Nassib will be a developmental quarterback in the NFL, and the same goes for several other “top” quarterbacks in this year’s draft class. Unless Geno Smith is available at No. 8, the Bills should consider trading back and picking up a quarterback later in the draft.
Of course, there’s no guarantee Buffalo will opt for a quarterback with their first pick. But like the Eagles, the Bills have several positions of need outside the quarterback position.
Linebacker, cornerback and defensive tackle could all be in play for the Bills, along with a hybrid defensive end/outside linebacker edge rusher. With so much depth at many of those positions, Buffalo could trade back and fill a need with better value later in the round.
Moves like that are contingent on how a team evaluates the talent in the draft, though.

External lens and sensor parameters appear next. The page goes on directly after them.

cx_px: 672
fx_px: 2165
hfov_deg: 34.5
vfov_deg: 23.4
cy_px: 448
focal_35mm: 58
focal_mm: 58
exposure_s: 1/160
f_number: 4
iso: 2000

Buffalo may target a player it simply can’t pass on with the eighth selection and move on from there. But there will certainly be plenty of options available should the Bills decide to move back in the round.
14. Carolina Panthers
Despite going 7-9 and missing the playoffs last season, the Panthers really don’t have a ton of holes to fill on either side of the ball. They could go a number of ways with the No. 14 selection, but defensive tackle will almost assuredly be in play.
Carolina was No. 14 in the league against the run last season, and finding a run-stuffing defensive tackle in this year’s draft should be a top priority. Fortunately for the Panthers, this year’s class is loaded with quality interior defensive linemen.

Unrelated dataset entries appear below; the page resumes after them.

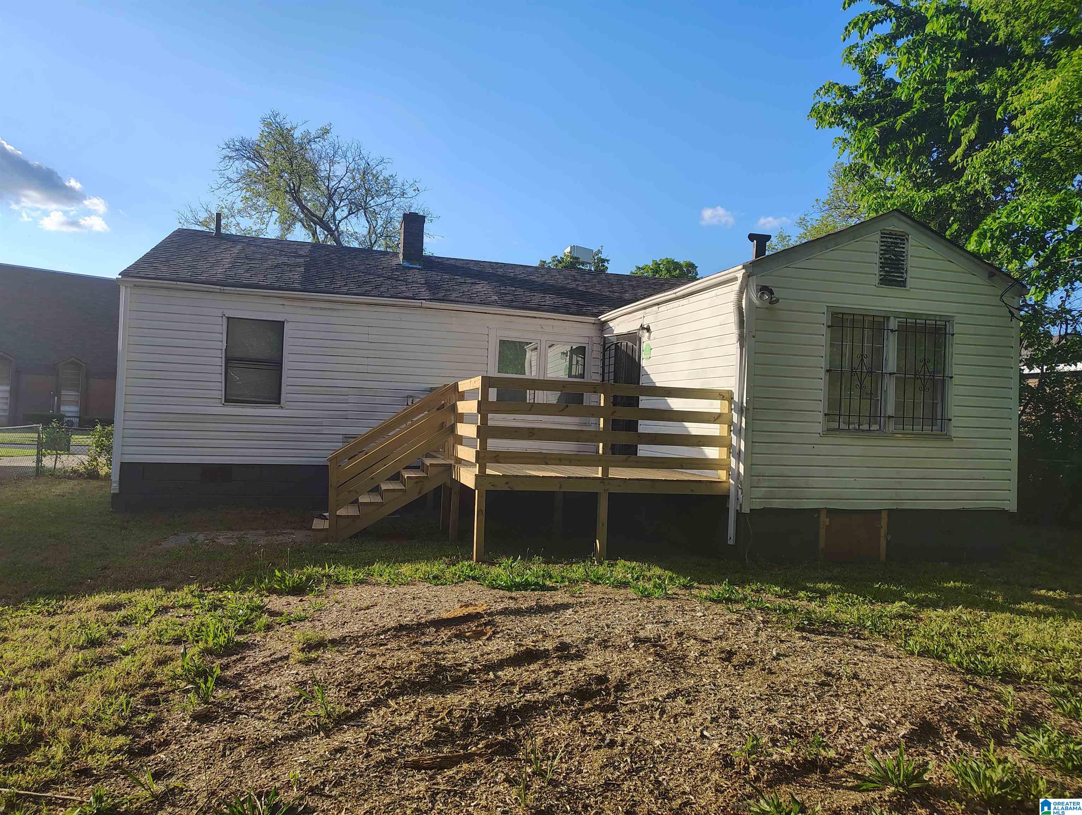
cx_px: 541
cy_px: 408
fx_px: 751
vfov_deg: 56.9
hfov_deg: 71.5
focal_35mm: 24
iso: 100
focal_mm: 5.56
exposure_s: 1/574
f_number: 1.8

Sheldon Richardson, Sharrif Floyd, Johnathan Hankins, John Jenkins and Jesse Williams could all be in play when the Panthers pick—not to mention a handful of others garnering first-round consideration right now. If the Panthers decide to make defensive tackle their top priority, trading back in the first round would be a terrific option.

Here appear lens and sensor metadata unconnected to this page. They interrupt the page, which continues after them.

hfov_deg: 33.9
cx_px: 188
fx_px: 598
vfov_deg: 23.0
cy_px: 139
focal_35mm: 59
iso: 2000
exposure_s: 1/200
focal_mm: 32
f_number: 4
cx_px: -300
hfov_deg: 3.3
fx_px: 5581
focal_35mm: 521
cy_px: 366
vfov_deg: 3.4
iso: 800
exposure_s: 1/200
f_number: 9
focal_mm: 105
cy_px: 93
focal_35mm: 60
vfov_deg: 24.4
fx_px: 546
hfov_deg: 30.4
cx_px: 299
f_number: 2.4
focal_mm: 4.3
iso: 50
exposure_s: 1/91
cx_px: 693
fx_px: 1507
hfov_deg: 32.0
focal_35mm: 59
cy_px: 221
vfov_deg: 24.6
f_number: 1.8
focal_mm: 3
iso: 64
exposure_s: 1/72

The “value versus need” debate is only relevant when teams are forced to reach for a player they need to fill an immediate hole. With so many terrific options to fix Carolina’s interior defensive line, trading back to acquire more ammunition (while still selecting a player they want) is a win-win scenario for the Panthers.
17. Pittsburgh Steelers
Kevin Colbert has never been one to do a lot of draft-day maneuvering, and that philosophy has served the Steelers well. Much of the talent on Pittsburgh’s roster was obtained through the draft, but expect some major roster shakeups this offseason.
Pittsburgh went 8-8 last season, missing the playoffs and prompting questions about the Steelers’ long-term sustainability going forward. James Harrison, Casey Hampton and Troy Polamalu are all getting old, and all three have dealt with injury issues the past couple of years. They may not be gone next season, but they won’t be around forever.
Mike Wallace will be a free agent this summer, and Pittsburgh probably won’t have the cap room to bring him back. The offensive line—though young and talented—was once again the shakiest group in the AFC North last season. It’s time to make some changes.
With the Steelers facing financial concerns, rebuilding through the draft seems like a legitimate possibility. They have a lot of holes to fill, and trading back to obtain more draft picks might not be a bad idea.
There is plenty of depth at the defensive end, linebacker and wide receiver positions this year. The Steelers could move back (even just a few spots) and add another pick or two to give themselves extra ammunition to add some cheap young talent. “Cheap” is the operative word, though it’s reasonable to believe Colbert will also be able to find some high-quality pieces in every round this year. His drafting record is terrific.